(Beginning of RECORDS TO USE)

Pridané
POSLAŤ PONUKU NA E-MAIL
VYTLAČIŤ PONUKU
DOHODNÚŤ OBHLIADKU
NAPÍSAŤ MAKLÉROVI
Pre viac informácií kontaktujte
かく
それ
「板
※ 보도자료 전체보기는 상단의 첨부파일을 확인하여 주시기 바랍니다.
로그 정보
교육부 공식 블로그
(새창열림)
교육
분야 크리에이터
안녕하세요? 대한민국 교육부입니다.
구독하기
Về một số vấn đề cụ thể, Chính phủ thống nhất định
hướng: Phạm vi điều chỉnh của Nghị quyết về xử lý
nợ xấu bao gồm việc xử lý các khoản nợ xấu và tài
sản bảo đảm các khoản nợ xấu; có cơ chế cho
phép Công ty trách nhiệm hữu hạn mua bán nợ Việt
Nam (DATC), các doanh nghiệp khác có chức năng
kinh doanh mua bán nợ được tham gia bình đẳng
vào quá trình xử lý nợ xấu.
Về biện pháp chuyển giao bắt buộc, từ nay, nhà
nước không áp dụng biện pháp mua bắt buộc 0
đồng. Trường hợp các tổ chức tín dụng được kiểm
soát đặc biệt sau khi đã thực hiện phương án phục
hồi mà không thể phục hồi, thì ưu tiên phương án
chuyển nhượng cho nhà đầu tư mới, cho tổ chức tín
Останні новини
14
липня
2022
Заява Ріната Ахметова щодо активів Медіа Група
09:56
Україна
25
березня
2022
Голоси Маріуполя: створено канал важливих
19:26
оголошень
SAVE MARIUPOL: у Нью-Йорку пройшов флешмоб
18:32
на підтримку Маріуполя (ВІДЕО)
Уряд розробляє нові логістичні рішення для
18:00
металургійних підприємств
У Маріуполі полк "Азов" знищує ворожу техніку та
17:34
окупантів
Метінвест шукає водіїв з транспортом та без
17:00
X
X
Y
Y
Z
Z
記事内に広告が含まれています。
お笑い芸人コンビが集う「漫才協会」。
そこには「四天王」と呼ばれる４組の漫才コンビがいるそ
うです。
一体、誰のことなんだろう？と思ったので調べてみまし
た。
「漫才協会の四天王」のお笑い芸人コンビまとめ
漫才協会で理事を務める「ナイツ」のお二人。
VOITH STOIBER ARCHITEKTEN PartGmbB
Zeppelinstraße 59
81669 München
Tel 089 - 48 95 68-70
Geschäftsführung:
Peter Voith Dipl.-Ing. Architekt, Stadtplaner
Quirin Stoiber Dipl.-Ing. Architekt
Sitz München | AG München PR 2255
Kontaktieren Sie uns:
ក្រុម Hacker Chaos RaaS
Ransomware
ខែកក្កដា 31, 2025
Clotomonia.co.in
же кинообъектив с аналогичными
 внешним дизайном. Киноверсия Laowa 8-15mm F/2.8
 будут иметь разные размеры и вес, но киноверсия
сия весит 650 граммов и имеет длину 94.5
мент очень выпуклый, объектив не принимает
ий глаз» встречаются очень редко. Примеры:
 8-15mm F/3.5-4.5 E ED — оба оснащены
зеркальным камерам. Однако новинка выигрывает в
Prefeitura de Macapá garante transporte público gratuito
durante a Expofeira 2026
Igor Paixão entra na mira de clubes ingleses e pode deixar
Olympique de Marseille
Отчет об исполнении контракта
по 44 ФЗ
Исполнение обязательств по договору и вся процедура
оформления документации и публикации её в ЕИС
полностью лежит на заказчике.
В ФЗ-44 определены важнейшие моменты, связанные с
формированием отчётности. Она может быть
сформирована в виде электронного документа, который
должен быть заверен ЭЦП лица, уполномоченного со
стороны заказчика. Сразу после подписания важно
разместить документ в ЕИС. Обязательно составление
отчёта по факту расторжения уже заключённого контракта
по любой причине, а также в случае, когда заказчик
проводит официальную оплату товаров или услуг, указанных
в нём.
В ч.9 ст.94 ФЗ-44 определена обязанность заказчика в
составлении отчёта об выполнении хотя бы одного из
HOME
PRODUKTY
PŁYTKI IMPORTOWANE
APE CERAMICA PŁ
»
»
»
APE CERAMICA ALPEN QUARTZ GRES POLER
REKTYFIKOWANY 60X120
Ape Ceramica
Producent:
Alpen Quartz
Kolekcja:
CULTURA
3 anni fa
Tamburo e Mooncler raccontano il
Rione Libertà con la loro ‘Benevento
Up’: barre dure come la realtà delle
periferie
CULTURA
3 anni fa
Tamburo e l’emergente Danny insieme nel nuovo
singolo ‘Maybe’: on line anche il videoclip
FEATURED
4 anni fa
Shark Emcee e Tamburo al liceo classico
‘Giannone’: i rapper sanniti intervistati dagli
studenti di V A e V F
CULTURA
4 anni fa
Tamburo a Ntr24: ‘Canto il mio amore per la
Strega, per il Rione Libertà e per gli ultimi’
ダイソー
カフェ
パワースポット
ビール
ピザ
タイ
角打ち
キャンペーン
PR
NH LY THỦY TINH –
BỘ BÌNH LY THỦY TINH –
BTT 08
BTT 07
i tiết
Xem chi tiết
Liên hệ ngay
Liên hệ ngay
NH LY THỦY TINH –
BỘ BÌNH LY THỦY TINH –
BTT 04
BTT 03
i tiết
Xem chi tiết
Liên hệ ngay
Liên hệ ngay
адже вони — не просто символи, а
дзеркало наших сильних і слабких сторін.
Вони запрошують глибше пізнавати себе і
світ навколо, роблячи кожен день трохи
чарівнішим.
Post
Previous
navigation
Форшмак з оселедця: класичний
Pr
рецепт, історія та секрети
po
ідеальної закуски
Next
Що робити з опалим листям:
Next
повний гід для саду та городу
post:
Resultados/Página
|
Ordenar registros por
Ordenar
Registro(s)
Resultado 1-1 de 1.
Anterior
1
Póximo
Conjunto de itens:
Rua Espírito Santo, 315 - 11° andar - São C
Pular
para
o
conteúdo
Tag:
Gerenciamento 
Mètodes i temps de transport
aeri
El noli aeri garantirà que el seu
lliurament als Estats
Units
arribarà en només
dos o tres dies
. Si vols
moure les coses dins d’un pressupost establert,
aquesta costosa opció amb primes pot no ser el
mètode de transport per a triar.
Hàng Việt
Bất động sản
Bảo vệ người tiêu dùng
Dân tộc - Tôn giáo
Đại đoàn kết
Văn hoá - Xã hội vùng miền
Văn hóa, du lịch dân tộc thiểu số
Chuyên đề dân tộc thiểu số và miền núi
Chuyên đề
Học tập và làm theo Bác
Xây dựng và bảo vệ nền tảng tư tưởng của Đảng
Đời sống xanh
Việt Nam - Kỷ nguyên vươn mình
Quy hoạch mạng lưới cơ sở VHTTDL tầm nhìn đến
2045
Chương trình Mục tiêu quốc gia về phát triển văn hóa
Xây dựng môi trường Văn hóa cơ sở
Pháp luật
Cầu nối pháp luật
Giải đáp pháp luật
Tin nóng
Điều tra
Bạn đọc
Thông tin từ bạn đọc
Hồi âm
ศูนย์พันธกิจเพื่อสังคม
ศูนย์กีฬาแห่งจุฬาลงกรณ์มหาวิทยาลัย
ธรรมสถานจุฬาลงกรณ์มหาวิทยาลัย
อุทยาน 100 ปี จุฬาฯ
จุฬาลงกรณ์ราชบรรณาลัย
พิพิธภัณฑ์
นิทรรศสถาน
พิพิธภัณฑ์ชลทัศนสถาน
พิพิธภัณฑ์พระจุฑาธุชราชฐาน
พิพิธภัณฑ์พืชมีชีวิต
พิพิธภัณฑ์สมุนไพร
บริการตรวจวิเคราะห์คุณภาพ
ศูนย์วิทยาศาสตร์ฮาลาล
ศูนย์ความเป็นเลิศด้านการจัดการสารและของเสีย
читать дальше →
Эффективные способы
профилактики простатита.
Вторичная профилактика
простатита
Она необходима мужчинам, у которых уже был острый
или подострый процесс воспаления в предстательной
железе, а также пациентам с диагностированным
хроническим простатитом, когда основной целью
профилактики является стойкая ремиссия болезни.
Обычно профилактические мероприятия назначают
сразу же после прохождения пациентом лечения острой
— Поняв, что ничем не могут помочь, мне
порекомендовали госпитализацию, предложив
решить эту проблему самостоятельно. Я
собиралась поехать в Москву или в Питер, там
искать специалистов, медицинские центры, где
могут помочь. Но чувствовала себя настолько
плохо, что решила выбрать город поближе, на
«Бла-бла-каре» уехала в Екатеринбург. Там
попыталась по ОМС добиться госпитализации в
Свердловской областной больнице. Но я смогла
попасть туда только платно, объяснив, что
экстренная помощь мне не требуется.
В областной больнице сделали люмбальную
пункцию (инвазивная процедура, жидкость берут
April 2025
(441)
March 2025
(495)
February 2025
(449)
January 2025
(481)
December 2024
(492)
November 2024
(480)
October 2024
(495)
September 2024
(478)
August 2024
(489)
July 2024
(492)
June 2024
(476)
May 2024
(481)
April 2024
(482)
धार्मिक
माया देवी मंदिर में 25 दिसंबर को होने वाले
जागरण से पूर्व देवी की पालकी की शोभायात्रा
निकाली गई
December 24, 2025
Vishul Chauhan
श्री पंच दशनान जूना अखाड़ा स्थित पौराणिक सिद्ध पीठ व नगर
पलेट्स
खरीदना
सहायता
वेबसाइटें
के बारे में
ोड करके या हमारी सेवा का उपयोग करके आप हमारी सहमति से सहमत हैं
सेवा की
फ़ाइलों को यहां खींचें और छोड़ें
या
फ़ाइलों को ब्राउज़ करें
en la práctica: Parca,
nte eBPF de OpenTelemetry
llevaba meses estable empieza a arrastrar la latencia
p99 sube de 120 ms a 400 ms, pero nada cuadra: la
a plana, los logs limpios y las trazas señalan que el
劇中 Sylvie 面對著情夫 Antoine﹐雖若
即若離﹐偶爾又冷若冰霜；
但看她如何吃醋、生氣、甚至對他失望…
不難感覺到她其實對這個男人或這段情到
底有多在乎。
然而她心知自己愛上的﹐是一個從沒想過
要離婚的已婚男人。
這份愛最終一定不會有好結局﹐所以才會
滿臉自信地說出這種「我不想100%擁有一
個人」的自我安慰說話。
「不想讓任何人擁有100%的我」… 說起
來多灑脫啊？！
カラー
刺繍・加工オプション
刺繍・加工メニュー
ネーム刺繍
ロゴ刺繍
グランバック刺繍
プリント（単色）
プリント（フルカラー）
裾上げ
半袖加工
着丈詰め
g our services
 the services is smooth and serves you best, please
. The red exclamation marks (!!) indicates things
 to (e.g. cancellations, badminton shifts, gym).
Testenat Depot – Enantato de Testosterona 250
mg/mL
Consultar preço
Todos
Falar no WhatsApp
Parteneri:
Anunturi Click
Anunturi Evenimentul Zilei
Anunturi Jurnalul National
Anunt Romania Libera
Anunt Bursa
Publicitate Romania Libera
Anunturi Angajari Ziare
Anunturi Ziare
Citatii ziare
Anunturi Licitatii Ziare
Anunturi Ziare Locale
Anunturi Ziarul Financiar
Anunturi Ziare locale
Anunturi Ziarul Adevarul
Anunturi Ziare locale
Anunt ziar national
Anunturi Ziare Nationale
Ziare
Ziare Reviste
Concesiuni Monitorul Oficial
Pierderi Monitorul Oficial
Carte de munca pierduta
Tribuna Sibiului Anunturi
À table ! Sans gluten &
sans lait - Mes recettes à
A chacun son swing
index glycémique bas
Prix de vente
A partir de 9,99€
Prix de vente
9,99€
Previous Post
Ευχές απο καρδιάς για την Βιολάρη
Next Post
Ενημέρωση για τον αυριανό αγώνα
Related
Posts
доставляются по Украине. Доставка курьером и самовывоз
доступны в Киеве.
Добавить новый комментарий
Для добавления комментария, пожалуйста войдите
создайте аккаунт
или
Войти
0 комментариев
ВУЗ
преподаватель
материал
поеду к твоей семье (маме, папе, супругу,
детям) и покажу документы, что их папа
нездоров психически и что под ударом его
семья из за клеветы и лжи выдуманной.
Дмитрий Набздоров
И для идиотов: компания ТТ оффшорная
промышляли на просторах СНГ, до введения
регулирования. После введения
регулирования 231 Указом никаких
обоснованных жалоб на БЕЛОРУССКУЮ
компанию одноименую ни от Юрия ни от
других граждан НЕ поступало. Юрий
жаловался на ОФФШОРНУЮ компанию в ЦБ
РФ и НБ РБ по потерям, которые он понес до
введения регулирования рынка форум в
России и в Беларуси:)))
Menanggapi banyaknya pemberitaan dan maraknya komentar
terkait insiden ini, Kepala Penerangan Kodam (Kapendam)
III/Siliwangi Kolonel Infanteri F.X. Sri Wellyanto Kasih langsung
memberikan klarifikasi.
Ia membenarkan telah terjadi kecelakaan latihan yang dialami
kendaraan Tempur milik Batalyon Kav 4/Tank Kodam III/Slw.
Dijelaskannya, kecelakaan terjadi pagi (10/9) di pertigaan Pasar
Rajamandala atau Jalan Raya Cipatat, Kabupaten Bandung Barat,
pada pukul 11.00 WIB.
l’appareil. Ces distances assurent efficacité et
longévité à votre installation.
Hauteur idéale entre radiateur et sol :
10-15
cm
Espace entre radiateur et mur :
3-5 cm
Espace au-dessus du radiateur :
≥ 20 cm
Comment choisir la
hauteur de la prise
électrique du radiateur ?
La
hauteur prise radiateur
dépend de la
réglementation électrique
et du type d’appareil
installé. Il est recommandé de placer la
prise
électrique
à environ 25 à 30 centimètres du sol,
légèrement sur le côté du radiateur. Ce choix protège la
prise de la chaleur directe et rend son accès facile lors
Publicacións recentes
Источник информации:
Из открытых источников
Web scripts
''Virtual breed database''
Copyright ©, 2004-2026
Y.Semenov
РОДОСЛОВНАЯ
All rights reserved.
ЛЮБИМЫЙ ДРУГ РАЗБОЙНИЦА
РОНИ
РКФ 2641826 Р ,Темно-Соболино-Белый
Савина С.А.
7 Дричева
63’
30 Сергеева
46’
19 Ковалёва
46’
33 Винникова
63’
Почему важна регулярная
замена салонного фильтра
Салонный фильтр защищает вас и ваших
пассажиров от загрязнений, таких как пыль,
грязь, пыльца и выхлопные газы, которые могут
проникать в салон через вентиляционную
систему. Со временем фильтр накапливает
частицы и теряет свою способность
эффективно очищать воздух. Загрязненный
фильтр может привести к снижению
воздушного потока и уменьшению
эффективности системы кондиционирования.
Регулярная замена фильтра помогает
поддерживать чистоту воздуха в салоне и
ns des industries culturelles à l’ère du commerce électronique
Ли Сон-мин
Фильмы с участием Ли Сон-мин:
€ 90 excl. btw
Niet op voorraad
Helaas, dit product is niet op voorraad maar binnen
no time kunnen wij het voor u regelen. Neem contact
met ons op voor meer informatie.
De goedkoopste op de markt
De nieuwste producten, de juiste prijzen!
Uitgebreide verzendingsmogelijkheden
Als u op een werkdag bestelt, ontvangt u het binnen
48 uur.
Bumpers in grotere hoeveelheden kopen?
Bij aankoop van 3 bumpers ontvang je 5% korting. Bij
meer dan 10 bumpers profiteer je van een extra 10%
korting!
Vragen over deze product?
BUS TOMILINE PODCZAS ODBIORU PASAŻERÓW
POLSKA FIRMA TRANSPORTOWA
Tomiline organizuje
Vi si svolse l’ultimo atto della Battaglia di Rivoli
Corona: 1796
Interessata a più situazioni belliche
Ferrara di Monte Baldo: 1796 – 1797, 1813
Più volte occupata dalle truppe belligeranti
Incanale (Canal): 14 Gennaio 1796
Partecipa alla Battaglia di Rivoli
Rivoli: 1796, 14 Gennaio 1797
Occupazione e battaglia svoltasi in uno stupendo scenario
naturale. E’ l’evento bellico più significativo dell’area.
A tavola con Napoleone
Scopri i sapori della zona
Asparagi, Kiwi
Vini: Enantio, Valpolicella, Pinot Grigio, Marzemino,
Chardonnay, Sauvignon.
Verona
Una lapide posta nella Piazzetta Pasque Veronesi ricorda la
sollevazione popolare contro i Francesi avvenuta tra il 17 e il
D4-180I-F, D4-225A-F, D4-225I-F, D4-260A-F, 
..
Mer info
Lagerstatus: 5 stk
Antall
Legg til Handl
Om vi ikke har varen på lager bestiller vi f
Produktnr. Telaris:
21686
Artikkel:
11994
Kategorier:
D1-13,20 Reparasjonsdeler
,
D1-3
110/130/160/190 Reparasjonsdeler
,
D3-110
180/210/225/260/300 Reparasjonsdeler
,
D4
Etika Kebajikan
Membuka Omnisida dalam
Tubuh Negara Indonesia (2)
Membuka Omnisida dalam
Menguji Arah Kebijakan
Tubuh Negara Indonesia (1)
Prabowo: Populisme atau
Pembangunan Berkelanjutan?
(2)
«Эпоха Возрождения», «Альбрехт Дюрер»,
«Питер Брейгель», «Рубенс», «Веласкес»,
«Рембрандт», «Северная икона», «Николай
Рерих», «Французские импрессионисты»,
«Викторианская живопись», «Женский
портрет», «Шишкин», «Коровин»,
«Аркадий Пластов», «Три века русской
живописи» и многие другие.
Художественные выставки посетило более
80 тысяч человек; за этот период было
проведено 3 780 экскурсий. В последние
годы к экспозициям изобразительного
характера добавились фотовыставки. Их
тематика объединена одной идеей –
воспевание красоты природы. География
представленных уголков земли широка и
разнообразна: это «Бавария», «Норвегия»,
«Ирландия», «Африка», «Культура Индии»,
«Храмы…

(End of RECORDS TO USE)

**JOB ITEM**. Quote the records from their first line to the line with "vào quá trình xử lý nợ xấu.", inclusive, without adding or dropping anything.

**OUTPUT BELOW**.
Pridané
POSLAŤ PONUKU NA E-MAIL
VYTLAČIŤ PONUKU
DOHODNÚŤ OBHLIADKU
NAPÍSAŤ MAKLÉROVI
Pre viac informácií kontaktujte
かく
それ
「板
※ 보도자료 전체보기는 상단의 첨부파일을 확인하여 주시기 바랍니다.
로그 정보
교육부 공식 블로그
(새창열림)
교육
분야 크리에이터
안녕하세요? 대한민국 교육부입니다.
구독하기
Về một số vấn đề cụ thể, Chính phủ thống nhất định
hướng: Phạm vi điều chỉnh của Nghị quyết về xử lý
nợ xấu bao gồm việc xử lý các khoản nợ xấu và tài
sản bảo đảm các khoản nợ xấu; có cơ chế cho
phép Công ty trách nhiệm hữu hạn mua bán nợ Việt
Nam (DATC), các doanh nghiệp khác có chức năng
kinh doanh mua bán nợ được tham gia bình đẳng
vào quá trình xử lý nợ xấu.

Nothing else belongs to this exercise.